Now, if you really don’t want a spoiler, you may not want to read any further. However, this part of the story is important for where I am going with this. 

So here we are at the festival, as the young Gristle Jr. is preparing to eat his first Troll so that he can finally experience “true happiness;” and at this exact moment, Hayes hands me his Skittles bag to open whispering, “I can’t open this. Can you? Make sure you don’t drop them.” Famous last words.

I’m not even kidding when I say this….but it was like slow motion.

Gristle Jr. takes a bite of his highly anticipated first Troll only to discover he has been thwarted by the escaped Trolls just as I rip open the bag of Skittles sending every.last.one. of them flying into the air and all over the people around us.

It literally rained Skittles for at least five minutes; and just when we thought it was over, someone moved and sent yet more Skittles pinging across the floor.

The look on Hayes’ face mirrored that of Gristle Jr. Complete and utter horror.

Gristle Jr.: “How am I supposed to be happy NOW?!”

Hayes: “This movie is completely RUINED. I don’t even want to watch it now!”

And I’m sitting there thinking I just stepped into the Twilight Zone and wondering if there is enough room to climb under my seat. But then it hit me.

True happiness is not in people, things, or circumstances. We say we know this, right? But while it is hard for an 8-year-old to understand this truth, it is just as hard for us as adults to accept. We think that the work promotion, new car, bigger house, or designer handbag is going to make us happy. But the truth is, we only turn around and want something else…something bigger, something better. It’s never enough, and we end up forever chasing happiness just like the ugly Bergens…only with better teeth. Bottom line is that true happiness isn’t in something tangible. It is found in Jesus and only in Him can we truly be content. 

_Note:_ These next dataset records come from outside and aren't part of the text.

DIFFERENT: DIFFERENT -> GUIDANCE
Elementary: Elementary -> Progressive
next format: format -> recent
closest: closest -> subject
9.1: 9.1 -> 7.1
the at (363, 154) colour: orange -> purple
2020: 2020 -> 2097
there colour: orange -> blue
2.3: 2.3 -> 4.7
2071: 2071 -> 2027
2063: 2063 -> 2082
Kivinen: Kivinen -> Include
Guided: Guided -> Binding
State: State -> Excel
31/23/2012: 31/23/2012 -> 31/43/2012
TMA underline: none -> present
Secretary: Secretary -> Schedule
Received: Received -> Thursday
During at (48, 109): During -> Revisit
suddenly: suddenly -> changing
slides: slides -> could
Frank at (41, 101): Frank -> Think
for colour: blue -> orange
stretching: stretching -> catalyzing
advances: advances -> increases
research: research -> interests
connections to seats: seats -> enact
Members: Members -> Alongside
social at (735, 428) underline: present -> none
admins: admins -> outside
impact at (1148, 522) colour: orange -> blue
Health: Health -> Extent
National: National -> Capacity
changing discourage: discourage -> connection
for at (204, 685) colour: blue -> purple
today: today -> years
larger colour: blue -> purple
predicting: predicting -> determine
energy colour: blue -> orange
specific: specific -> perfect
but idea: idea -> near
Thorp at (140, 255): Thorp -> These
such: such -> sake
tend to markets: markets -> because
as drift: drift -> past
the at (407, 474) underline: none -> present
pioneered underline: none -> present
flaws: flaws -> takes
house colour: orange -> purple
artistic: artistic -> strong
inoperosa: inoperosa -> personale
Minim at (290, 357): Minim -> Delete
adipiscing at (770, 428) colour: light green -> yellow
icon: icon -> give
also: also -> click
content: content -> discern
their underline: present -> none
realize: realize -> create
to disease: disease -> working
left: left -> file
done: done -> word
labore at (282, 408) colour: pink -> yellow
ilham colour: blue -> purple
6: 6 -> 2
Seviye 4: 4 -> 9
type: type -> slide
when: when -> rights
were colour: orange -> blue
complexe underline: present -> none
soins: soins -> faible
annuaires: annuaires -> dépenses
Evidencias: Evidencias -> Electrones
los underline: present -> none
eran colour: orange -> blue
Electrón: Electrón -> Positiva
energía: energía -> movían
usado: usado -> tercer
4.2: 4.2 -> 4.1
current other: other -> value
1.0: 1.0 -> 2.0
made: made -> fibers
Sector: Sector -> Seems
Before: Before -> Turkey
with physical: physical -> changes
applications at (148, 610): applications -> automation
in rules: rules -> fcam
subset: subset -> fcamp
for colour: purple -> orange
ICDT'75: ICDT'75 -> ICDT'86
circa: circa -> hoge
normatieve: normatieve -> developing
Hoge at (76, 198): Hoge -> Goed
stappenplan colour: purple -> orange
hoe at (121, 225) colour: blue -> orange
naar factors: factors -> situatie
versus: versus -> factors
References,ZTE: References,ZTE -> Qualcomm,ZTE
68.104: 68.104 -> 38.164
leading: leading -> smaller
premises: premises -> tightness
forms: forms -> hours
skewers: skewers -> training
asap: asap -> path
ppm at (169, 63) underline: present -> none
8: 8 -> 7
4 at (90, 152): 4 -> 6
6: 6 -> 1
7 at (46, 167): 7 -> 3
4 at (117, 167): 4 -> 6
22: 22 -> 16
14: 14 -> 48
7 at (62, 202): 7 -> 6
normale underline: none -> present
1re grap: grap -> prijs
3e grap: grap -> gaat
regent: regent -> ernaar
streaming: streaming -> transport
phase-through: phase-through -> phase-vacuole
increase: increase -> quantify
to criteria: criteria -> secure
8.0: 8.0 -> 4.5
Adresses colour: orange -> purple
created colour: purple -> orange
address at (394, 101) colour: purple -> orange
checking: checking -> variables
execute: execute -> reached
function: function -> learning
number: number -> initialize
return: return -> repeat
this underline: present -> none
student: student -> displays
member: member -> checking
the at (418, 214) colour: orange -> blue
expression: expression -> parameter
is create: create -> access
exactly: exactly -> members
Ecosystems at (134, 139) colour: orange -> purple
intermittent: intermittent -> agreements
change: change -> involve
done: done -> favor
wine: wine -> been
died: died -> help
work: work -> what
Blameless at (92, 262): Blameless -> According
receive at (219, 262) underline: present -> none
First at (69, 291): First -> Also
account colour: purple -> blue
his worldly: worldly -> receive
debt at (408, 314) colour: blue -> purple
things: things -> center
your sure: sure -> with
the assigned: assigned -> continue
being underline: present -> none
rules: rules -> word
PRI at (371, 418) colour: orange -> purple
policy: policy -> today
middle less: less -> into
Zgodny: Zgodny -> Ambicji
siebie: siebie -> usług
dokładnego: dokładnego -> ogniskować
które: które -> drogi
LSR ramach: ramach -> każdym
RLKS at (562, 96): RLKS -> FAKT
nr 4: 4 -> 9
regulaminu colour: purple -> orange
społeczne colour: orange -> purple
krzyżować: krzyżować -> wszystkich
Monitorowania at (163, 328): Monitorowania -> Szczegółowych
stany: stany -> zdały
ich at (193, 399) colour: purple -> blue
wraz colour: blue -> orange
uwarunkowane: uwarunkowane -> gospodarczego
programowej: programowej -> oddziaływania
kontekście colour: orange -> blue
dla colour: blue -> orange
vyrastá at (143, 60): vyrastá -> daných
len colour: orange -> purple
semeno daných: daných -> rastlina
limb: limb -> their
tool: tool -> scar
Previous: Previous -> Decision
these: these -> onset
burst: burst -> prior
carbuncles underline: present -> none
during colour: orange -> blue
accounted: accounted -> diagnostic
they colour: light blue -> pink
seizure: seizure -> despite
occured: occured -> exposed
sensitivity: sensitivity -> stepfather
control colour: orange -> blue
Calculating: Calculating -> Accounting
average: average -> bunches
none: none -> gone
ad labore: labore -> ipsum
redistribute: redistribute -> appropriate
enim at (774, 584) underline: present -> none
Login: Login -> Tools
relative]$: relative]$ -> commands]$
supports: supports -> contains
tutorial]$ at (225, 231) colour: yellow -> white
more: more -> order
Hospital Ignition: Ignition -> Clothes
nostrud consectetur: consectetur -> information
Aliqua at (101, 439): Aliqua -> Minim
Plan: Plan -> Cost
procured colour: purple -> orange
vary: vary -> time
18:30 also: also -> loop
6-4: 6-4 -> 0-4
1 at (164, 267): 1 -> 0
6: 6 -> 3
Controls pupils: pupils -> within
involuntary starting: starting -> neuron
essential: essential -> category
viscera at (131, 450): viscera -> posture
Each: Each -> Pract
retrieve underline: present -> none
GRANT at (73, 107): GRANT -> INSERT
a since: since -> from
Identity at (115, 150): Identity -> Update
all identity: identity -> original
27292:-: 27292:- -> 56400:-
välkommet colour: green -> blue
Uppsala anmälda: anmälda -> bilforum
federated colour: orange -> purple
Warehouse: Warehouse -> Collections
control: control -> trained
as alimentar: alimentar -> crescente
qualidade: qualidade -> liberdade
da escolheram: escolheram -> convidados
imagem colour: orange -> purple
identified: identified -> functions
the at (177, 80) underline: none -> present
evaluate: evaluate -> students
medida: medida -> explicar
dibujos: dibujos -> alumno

“May the God of hope fill you with all joy and peace as you trust in him, so that you may overflow with hope by the power of the Holy Spirit.” – Romans 15:13 NIV

So instead of climbing under my seat (I know you wondered what happened with that), I turned to Hayes as he sat pouting and whispered, “Are you a Bergen or a Troll?”

Blank stare (but he was listening)

“Are you a Bergen who thinks the only thing that will make you happy right now is a bag of Skittles? Or are you a Troll who will be disappointed…but will still enjoy the really cute movie we are watching?”

Bingo. Light bulb. And the fact that I even suggested he was remotely close to the ugly Bergens was enough to make him sit a little taller and re-engage with the movie before us.

The fact of the matter is, this little lesson ended up being more for me than it was for him. Yes, it helped him put things into perspective. Yes, I plan to use the Bergen/Troll analogy again for other seemingly catastrophic events (of which he has many). But even more importantly, it made me ask myself the hard questions. What is true happiness to me? and Am I a Bergen or a Troll?

Oh and by the way, for those of you worried about the poor kid’s Skittles…yes, I did suck it up and go buy him a bag of ridiculously over-priced candy from the concession stand…and yes, I did leave a trail of Skittles along the way.